Indentation preferences vary by team and project. The most common choices are 2 spaces (JavaScript ecosystem convention), 4 spaces (Python and Java conventions), and tabs (Go convention). An auto-formatter should respect the user's preferred indentation setting rather than forcing a single style. Storing the preference in localStorage ensures the setting persists across sessions without requiring sign-in.

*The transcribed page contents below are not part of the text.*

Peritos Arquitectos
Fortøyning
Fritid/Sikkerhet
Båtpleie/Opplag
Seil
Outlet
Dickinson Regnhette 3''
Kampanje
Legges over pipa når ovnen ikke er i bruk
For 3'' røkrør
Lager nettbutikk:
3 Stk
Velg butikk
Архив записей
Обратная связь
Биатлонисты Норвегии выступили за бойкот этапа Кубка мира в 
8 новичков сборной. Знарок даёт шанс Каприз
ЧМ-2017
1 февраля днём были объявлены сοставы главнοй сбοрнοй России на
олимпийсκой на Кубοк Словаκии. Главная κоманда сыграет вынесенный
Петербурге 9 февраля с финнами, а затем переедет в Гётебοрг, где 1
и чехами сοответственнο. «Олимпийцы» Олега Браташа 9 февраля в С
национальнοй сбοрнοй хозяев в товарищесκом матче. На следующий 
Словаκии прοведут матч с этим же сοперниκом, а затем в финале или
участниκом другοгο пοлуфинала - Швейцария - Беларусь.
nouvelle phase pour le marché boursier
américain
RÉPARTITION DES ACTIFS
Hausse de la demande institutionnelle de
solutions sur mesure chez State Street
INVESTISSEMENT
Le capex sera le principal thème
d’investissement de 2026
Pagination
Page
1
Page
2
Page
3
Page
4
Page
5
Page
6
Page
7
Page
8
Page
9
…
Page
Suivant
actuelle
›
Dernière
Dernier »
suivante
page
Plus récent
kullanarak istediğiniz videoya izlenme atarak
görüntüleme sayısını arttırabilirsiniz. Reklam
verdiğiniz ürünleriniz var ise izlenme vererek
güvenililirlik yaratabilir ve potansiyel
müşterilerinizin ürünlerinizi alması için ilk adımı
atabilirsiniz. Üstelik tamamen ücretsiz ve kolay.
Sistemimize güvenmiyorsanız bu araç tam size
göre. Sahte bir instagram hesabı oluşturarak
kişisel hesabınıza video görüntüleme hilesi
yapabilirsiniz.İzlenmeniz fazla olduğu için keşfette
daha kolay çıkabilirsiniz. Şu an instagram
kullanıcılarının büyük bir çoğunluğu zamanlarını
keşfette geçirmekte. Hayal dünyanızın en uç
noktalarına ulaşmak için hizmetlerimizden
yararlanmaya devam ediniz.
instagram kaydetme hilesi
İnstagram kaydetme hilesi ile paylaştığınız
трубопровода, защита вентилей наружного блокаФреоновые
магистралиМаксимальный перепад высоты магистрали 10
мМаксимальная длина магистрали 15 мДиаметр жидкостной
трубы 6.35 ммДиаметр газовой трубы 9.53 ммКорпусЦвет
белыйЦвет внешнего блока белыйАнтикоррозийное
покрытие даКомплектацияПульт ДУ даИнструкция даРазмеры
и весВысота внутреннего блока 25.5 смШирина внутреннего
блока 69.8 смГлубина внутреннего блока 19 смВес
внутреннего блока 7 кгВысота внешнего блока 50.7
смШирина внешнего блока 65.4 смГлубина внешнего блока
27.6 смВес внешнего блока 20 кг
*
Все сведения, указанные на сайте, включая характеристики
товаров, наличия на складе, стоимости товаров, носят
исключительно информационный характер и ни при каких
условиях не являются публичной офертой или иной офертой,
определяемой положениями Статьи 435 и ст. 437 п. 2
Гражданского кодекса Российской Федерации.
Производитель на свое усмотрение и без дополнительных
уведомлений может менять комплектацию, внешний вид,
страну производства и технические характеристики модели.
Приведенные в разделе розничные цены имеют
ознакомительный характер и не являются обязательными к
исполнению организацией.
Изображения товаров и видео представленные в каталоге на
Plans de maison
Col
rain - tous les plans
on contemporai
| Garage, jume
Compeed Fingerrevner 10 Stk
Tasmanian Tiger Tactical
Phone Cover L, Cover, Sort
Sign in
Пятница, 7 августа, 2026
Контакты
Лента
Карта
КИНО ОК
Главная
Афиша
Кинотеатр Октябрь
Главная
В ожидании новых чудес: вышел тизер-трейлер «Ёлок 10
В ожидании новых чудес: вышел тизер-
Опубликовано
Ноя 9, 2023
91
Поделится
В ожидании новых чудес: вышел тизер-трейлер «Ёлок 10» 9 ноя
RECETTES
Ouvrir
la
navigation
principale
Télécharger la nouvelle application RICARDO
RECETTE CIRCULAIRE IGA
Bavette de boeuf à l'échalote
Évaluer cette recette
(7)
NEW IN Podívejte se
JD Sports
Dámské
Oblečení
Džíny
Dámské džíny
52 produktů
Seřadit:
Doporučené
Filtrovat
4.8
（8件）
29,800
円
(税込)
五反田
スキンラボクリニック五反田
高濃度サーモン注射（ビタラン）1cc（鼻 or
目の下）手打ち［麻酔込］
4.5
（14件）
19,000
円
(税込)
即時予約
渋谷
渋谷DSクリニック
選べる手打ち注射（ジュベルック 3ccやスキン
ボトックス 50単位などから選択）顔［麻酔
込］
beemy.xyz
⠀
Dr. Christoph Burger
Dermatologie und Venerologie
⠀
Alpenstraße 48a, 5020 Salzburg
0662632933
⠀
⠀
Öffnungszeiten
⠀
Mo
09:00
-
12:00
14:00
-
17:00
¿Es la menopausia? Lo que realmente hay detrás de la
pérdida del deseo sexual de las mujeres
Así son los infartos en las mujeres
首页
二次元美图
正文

Integration with code editors extends auto-format capabilities. VS Code's JSON language server provides format-on-save functionality that runs the same indentation normalization on save. The prettier formatter also handles JSON files, applying consistent style as part of a broader project-wide formatting setup. Browser-based auto-formatters like this tool complement editor-based formatting by providing a quick, always-accessible option without requiring project setup or editor configuration.

When auto-format JSON tools are most useful

Inspecting API responses from curl or Postman API responses copied from curl output, browser DevTools network tab, or Postman are often minified. Auto-formatting immediately converts dense single-line output into readable, indented structure — the single most common use case for JSON auto-formatters.
Cleaning up log file entries Structured log entries written as single-line JSON are compact for storage but unreadable for debugging. Pasting a log line into an auto-formatter instantly reveals the full structure, nested fields, and values that need inspection during incident analysis.
Normalizing inconsistently indented JSON JSON files edited by multiple contributors or produced by different tools often have inconsistent indentation — mixing 2-space, 4-space, and tab indentation within the same file. Auto-formatting normalizes the entire file to a single consistent style in one operation.
Validating JSON before sharing or committing Auto-formatting is implicitly a validation step — if the JSON parses successfully, it is structurally valid. If auto-format fails, the JSON contains a syntax error. This immediate feedback loop catches JSON errors before they are committed to version control or sent to an API.

Getting the most from JSON auto-formatting

Additional frequently asked questions

Does auto-formatting change the JSON data or just the whitespace?

Auto-formatting only modifies whitespace — indentation, line breaks, and spaces around colons and commas. The data values, key names, key order, and data types remain exactly unchanged. The resulting JSON is semantically identical to the input; only its visual presentation changes to improve readability.

Will auto-format detect JSON embedded in other text?

Auto-format detects JSON by looking for input that begins (after whitespace trimming) with { or [ and successfully parses as JSON. If you paste text that starts with JSON followed by non-JSON content, or JSON embedded mid-paragraph in other text, the detection may fail. For best results, paste only the JSON portion.

Can auto-formatting handle very large JSON files?

Yes — large files over 100KB are processed in a Web Worker background thread to keep the browser UI responsive during formatting. The formatted output is returned when processing completes. Very large files (multiple megabytes) may take several seconds. For production use with large files, consider command-line tools like jq '.' which process files much faster.

Why does auto-format sometimes not trigger when I paste?

Auto-format triggers only when the pasted content successfully parses as valid JSON. If the pasted JSON contains syntax errors — trailing commas, single quotes, comments, or truncated content — the parse fails and auto-format is suppressed. Use the Repair tab to fix syntax errors first, then paste the repaired JSON to trigger auto-formatting.